Okay, I didn’t really lose consciousness, but you know that feeling when as you’re falling after you slip on ice and time slows down a la The Matrix and you step outside yourself for a moment and think this would be cool if he was dodging bullets until you realize that he’s not dodging bullets, he’s only slipping on ice in his own driveway, and that he is you and that you are
about to hit the ice hitting the ice with your shoulder blades and suddenly the pain goes up to the base of your neck to your brain where it registers into one word and that word isn’t God, well, isn’t just God?

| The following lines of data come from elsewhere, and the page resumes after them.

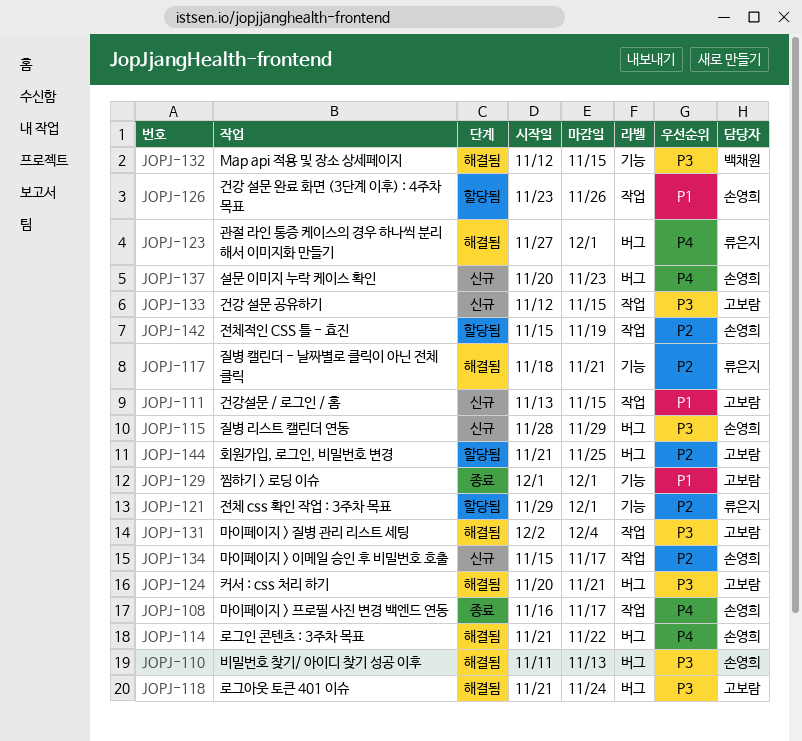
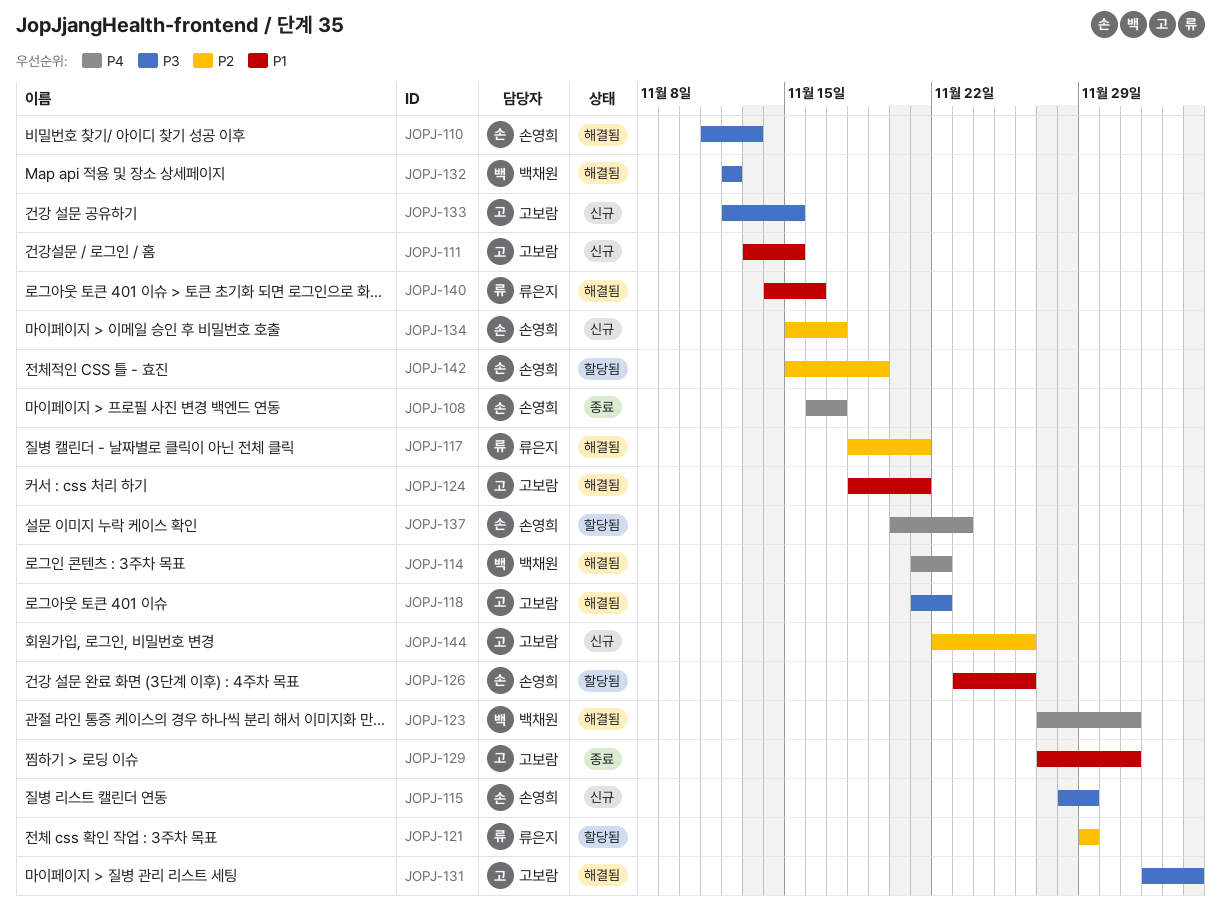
JOPJ-114, owner: 손영희 -> 백채원
JOPJ-118, due: Nov 24 -> Nov 22
JOPJ-121, due: Dec 1 -> Nov 29
JOPJ-123, owner: 류은지 -> 백채원
JOPJ-124, priority: P3 -> P1
JOPJ-124, start: Nov 20 -> Nov 18
JOPJ-129, start: Dec 1 -> Nov 27
JOPJ-132, due: Nov 15 -> Nov 12
JOPJ-137, status: 신규 -> 할당됨
JOPJ-140: none -> present
JOPJ-144, status: 할당됨 -> 신규
JOPJ-144, start: Nov 21 -> Nov 22
JOPJ-144, due: Nov 25 -> Nov 26

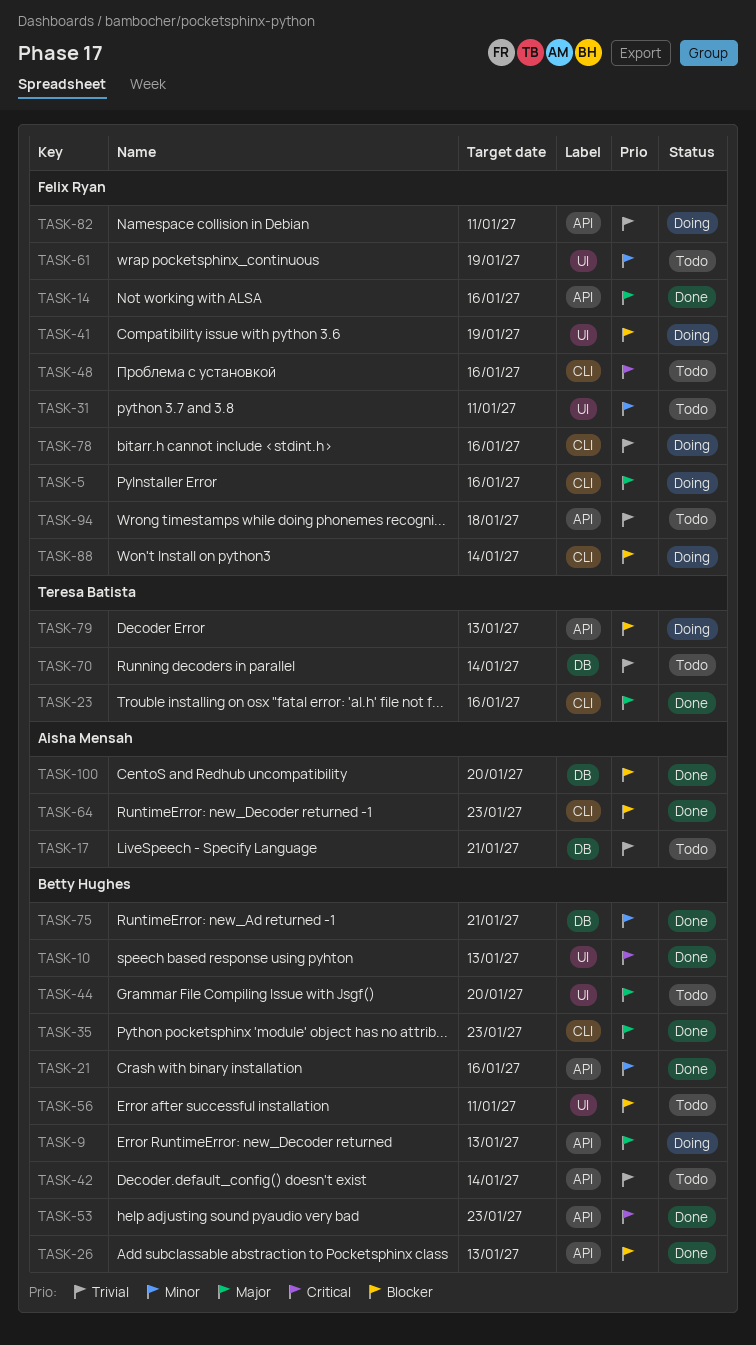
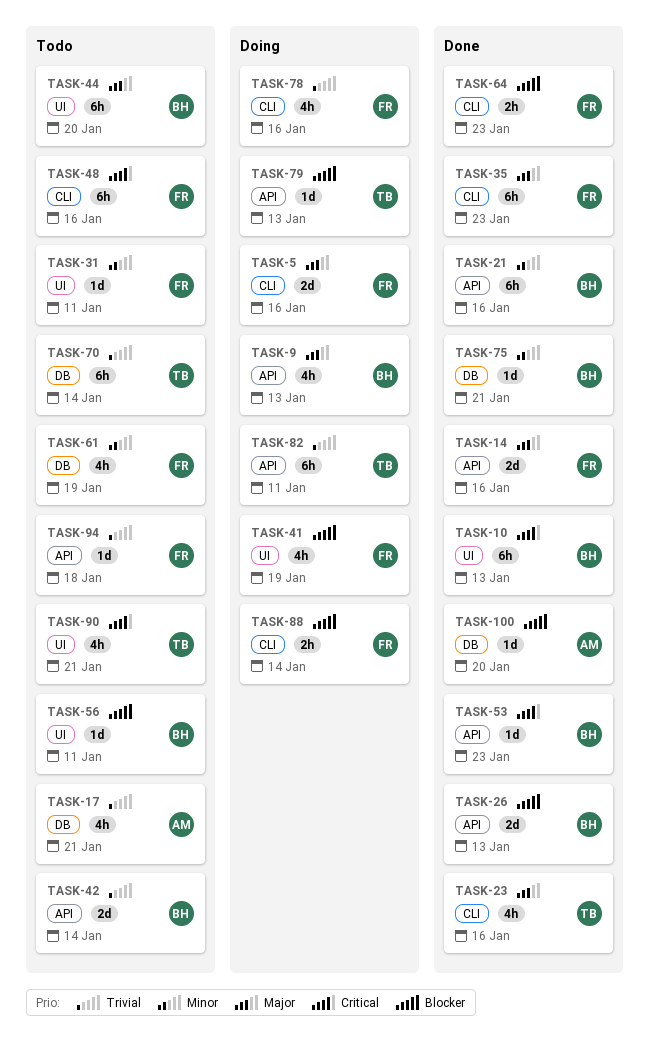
TASK-35, owner: Betty Hughes -> Felix Ryan
TASK-61, label: UI -> DB
TASK-64, owner: Aisha Mensah -> Felix Ryan
TASK-82, owner: Felix Ryan -> Teresa Batista
TASK-90: none -> present

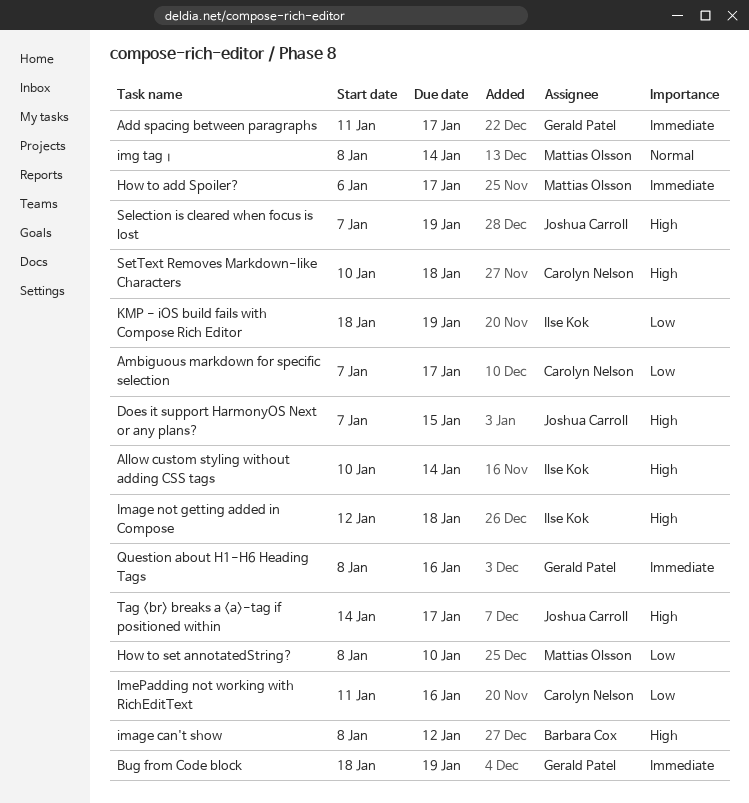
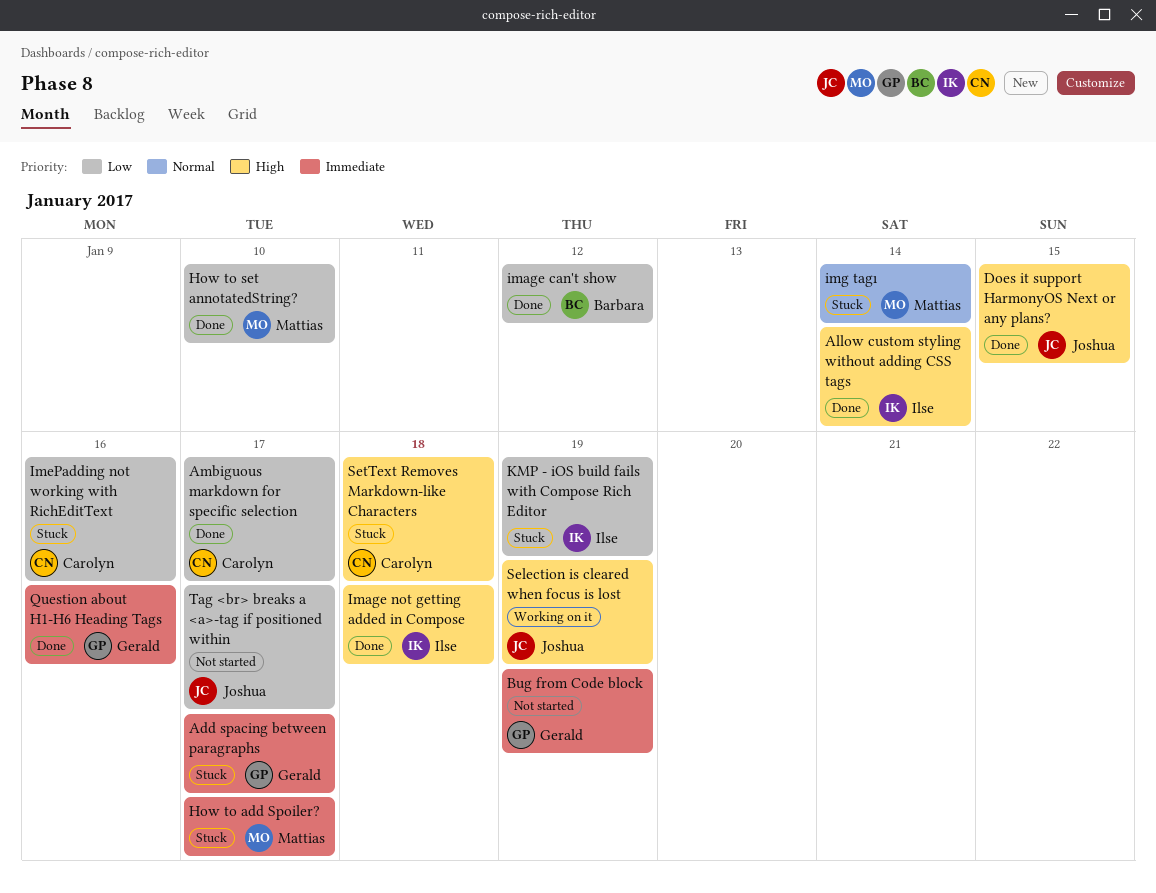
image can't show, priority: High -> Low
Tag <br> breaks a <a>-tag if positioned within, priority: High -> Low

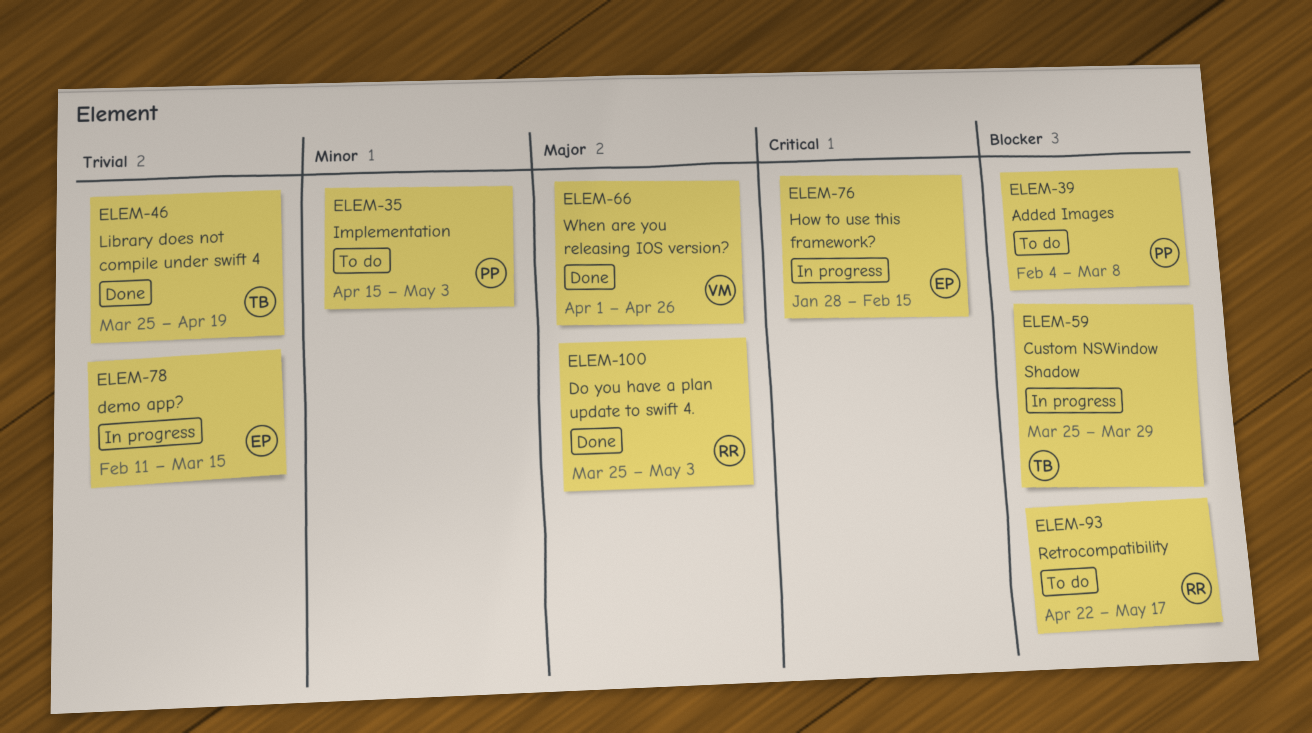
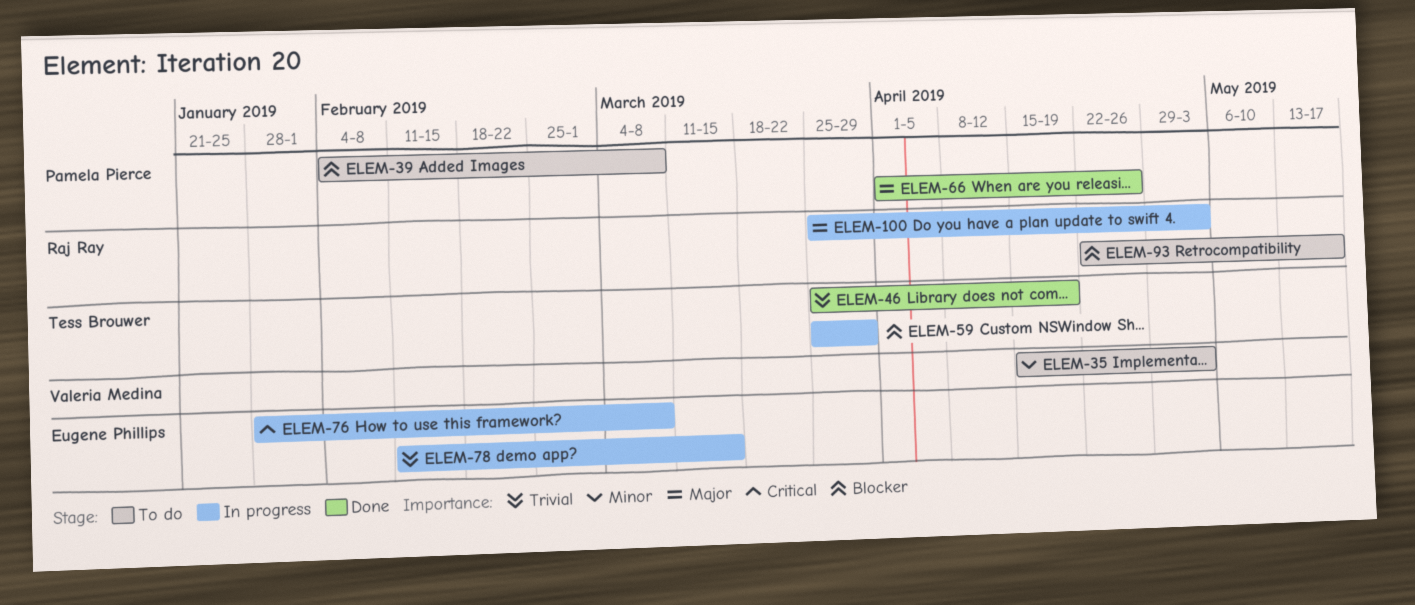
ELEM-35, owner: Pamela Pierce -> Valeria Medina
ELEM-66, owner: Valeria Medina -> Pamela Pierce
ELEM-76, due: Feb 15 -> Mar 8
ELEM-100, status: Done -> In progress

Yes, it was like that.
he I made it to the car and went to the post office, I then fell down in the ice-covered parking lot there. As I was walking into the post office, I turned to wave to a man in his truck. Did I know the man? No. Being the friendly person that I am, I just turned to wave and as I did, my feet once again slipped out from underneath me. This time, I was lucky enough to catch myself with my left elbow.
Funny thing or not so funny, depending on how you look at it, is that the post office doesn’t own the parking lot next to the post office– Whaaaa? Yes, that’s what I said. It’s owned by a local hotel in town, who owns a lodge on the other side of the parking lot, but they don’t use the parking lot and they don’t block off the parking lot so unsuspecting boobs like myself don’t fall there. I only discovered this after I went into the post office, where they told me all this, probably to insure that I didn’t sue their asses.
The moral of the story: Watch what you’re doing.